Taking absolute values and applying the triangle inequality,

$$a_{kk}|x_k| = \left|\sum_{j\ne k}a_{kj}x_j\right| \le \sum_{j\ne k}|a_{kj}|,|x_j|.$$

Because $|x_j|\le |x_k|$ for every $j$,

$$a_{kk}|x_k| \le \left(\sum_{j\ne k}|a_{kj}|\right)|x_k|.$$

Since $x_k\neq0$, division by $|x_k|$ yields

$$a_{kk}\le \sum_{j\ne k}|a_{kj}|.$$

This contradicts the assumed strict inequality

$$a_{kk}>\sum_{j\ne k}|a_{kj}|.$$

The contradiction shows that no nonzero solution exists. ∎

Certification. This step establishes that strict diagonal dominance excludes every nonzero solution; choosing a coordinate of maximal absolute value is essential because otherwise the comparison with $|x_k|$ would be unjustified.

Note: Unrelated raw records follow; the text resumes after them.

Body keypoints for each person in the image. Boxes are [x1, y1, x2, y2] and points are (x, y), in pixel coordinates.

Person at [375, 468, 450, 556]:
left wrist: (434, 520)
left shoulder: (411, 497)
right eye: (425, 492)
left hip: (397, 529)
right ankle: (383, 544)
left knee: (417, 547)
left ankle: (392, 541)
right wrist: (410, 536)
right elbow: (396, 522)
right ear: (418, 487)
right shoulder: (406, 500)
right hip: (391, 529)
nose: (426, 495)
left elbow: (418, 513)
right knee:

Combining Lemma 1 and Lemma 2, the given system admits no nonzero solution. Hence the only solution is

$$x_1=x_2=x_3=0.$$

This completes the proof.

Verification of Key Steps

The first delicate step is the deduction of strict diagonal dominance. Starting from

$$a_{ii}+\sum_{j\ne i}a_{ij}>0,$$

and using $a_{ij}<0$ for $j\ne i$, one obtains

$$a_{ij}=-|a_{ij}|.$$

Substitution gives

$$a_{ii}-\sum_{j\ne i}|a_{ij}|>0.$$

No weaker conclusion is possible. A careless argument that merely states $a_{ii}>0$ would lose the quantitative information needed later.

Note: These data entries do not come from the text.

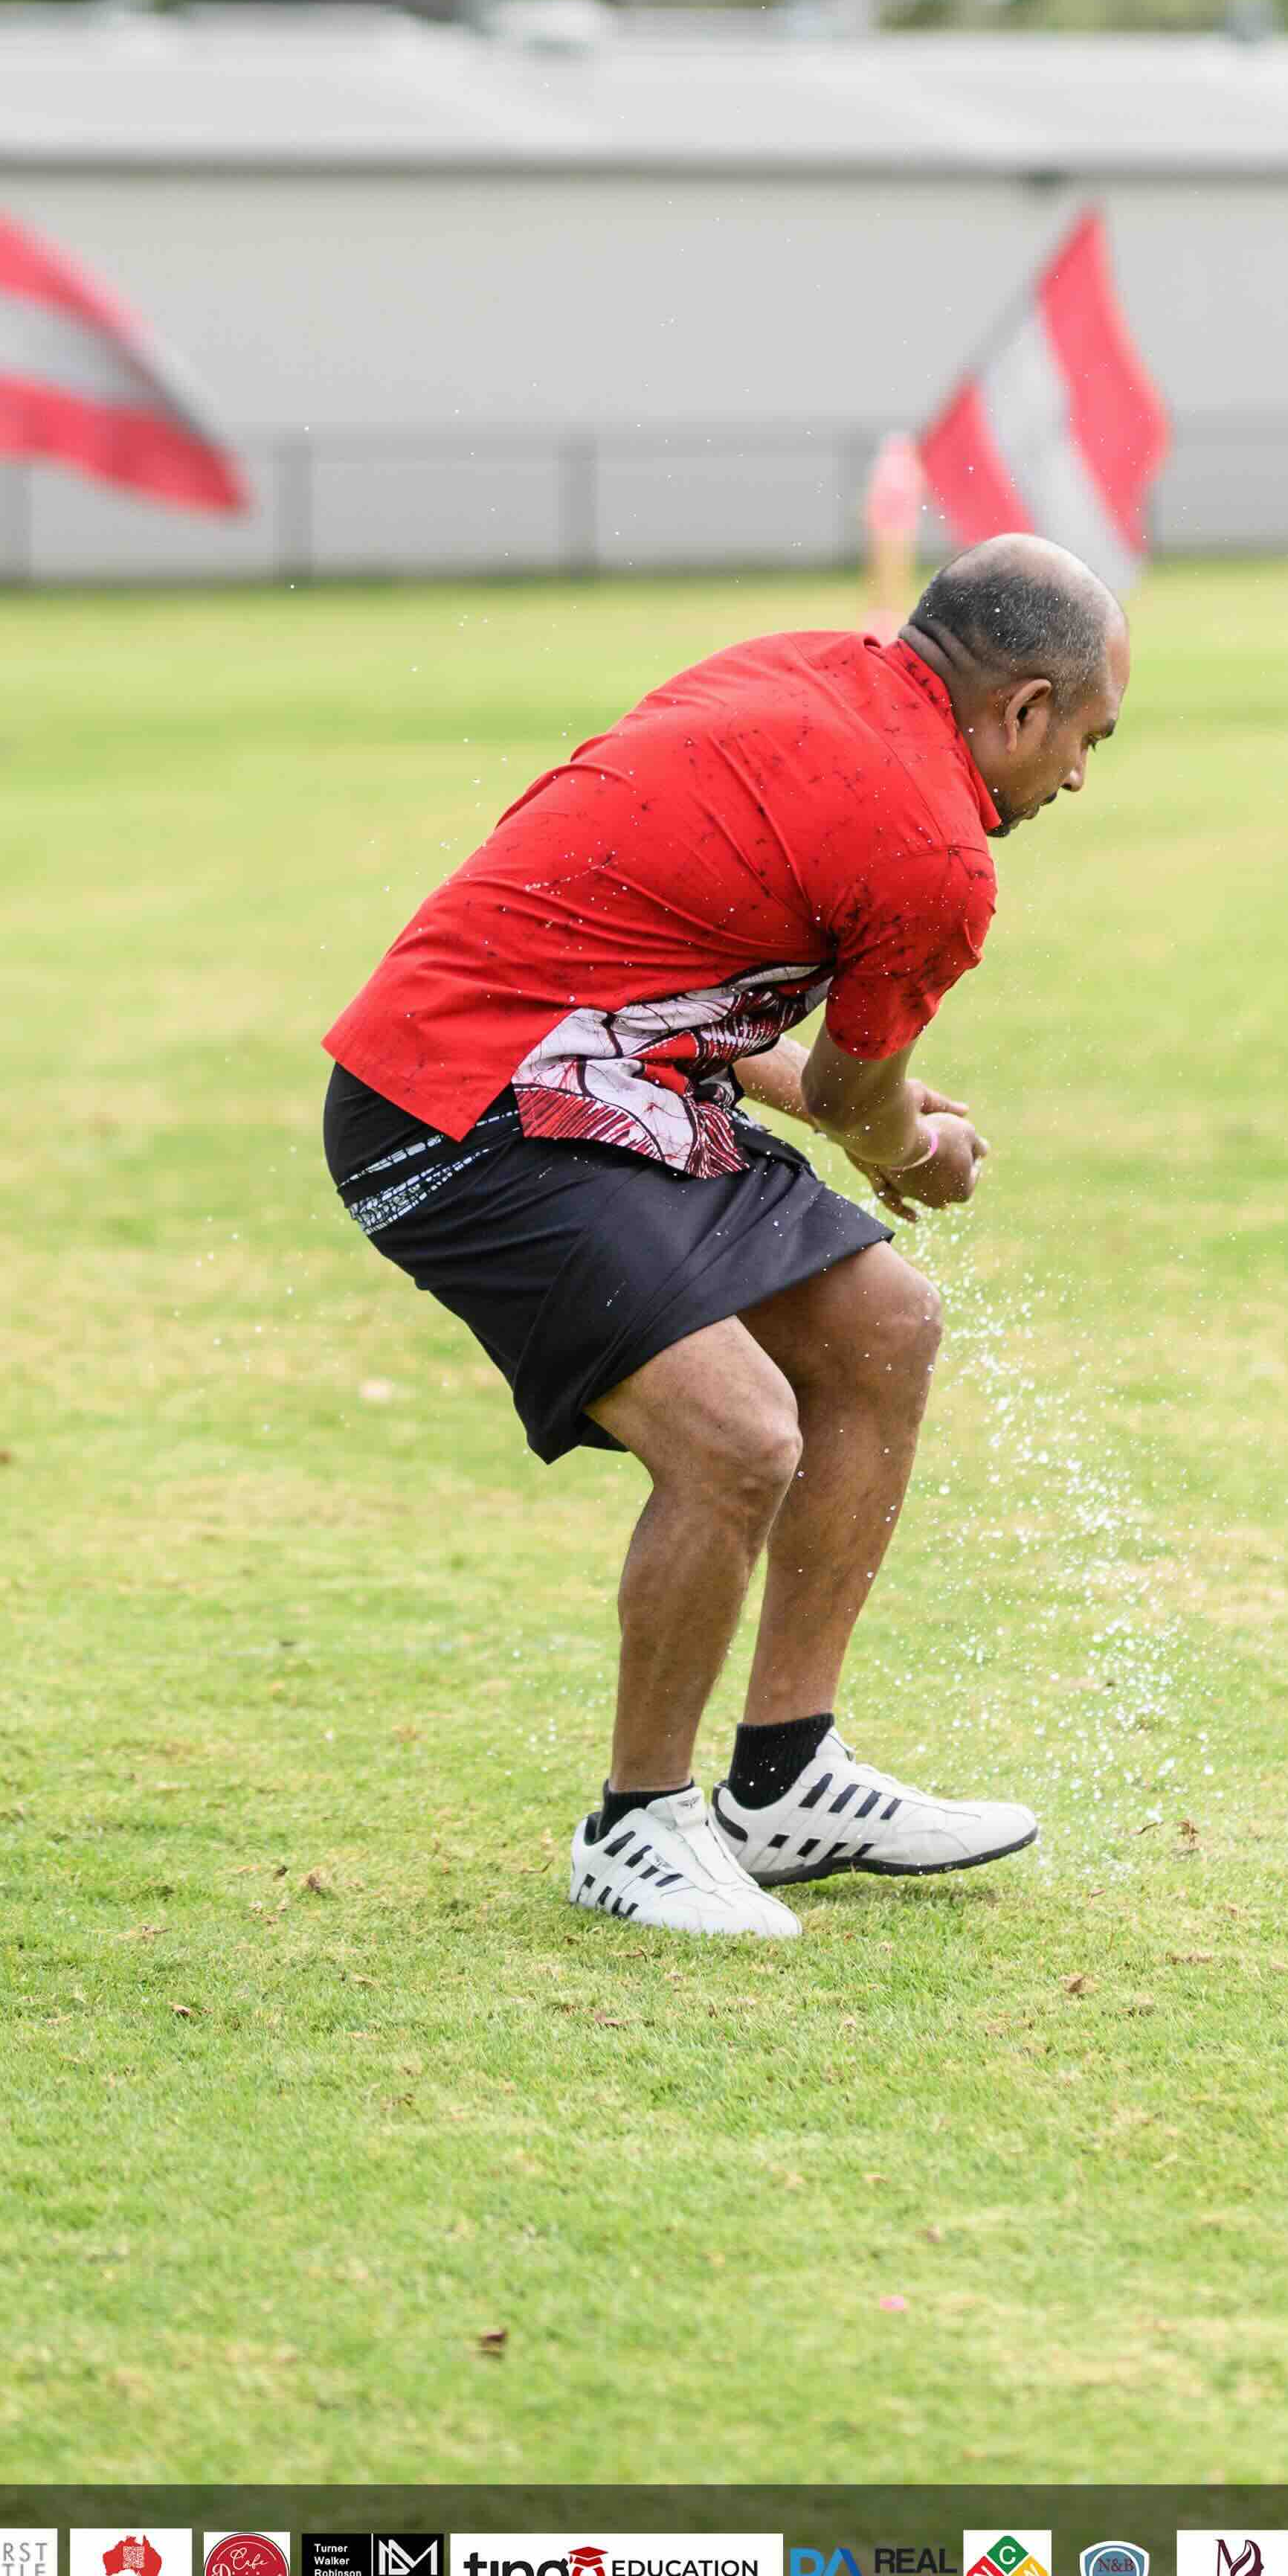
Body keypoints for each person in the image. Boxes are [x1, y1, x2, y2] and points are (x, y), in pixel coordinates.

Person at [323, 534, 1131, 1941]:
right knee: (739, 1435)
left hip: (583, 1075)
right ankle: (635, 1823)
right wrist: (906, 1145)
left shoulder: (795, 671)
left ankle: (783, 1778)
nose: (1072, 778)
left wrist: (846, 1107)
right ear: (1021, 706)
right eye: (1081, 738)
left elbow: (638, 958)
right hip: (452, 1112)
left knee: (884, 1325)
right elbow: (851, 1098)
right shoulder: (936, 848)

The second delicate step is the choice of the maximal component. Let $k$ satisfy

$$|x_k|=\max{|x_1|,|x_2|,|x_3|}.$$

Then

$$|a_{kj}x_j| \le |a_{kj}|,|x_k|$$

for every $j\ne k$. Summing these inequalities yields

$$\sum_{j\ne k}|a_{kj}|,|x_j| \le \left(\sum_{j\ne k}|a_{kj}|\right)|x_k|.$$

Without maximality, this estimate could fail, and the contradiction would not follow.

The third delicate point is dividing by $|x_k|$. This is valid because the solution was assumed nonzero and $k$ was chosen so that $|x_k|$ is maximal. If $|x_k|=0$, then every $|x_j|=0$, contradicting the assumption that the solution is nonzero.

Alternative Approaches

A different proof uses determinants. Lemma 1 shows that the matrix is strictly diagonally dominant by rows. One may then prove the theorem that every strictly diagonally dominant matrix is nonsingular. Applying that theorem immediately implies that the determinant of the coefficient matrix is nonzero, so the homogeneous system has only the trivial solution.

Another approach proceeds by contradiction using the largest and smallest coordinates separately. Let $x_k$ be a component with maximal value and $x_m$ a component with minimal value. The sign pattern of the coefficients allows one to derive incompatible inequalities for $x_k$ and $x_m$ from the corresponding equations. This method also exploits the positivity of the row sums, but it requires more case analysis than the maximal absolute value argument and is therefore less economical.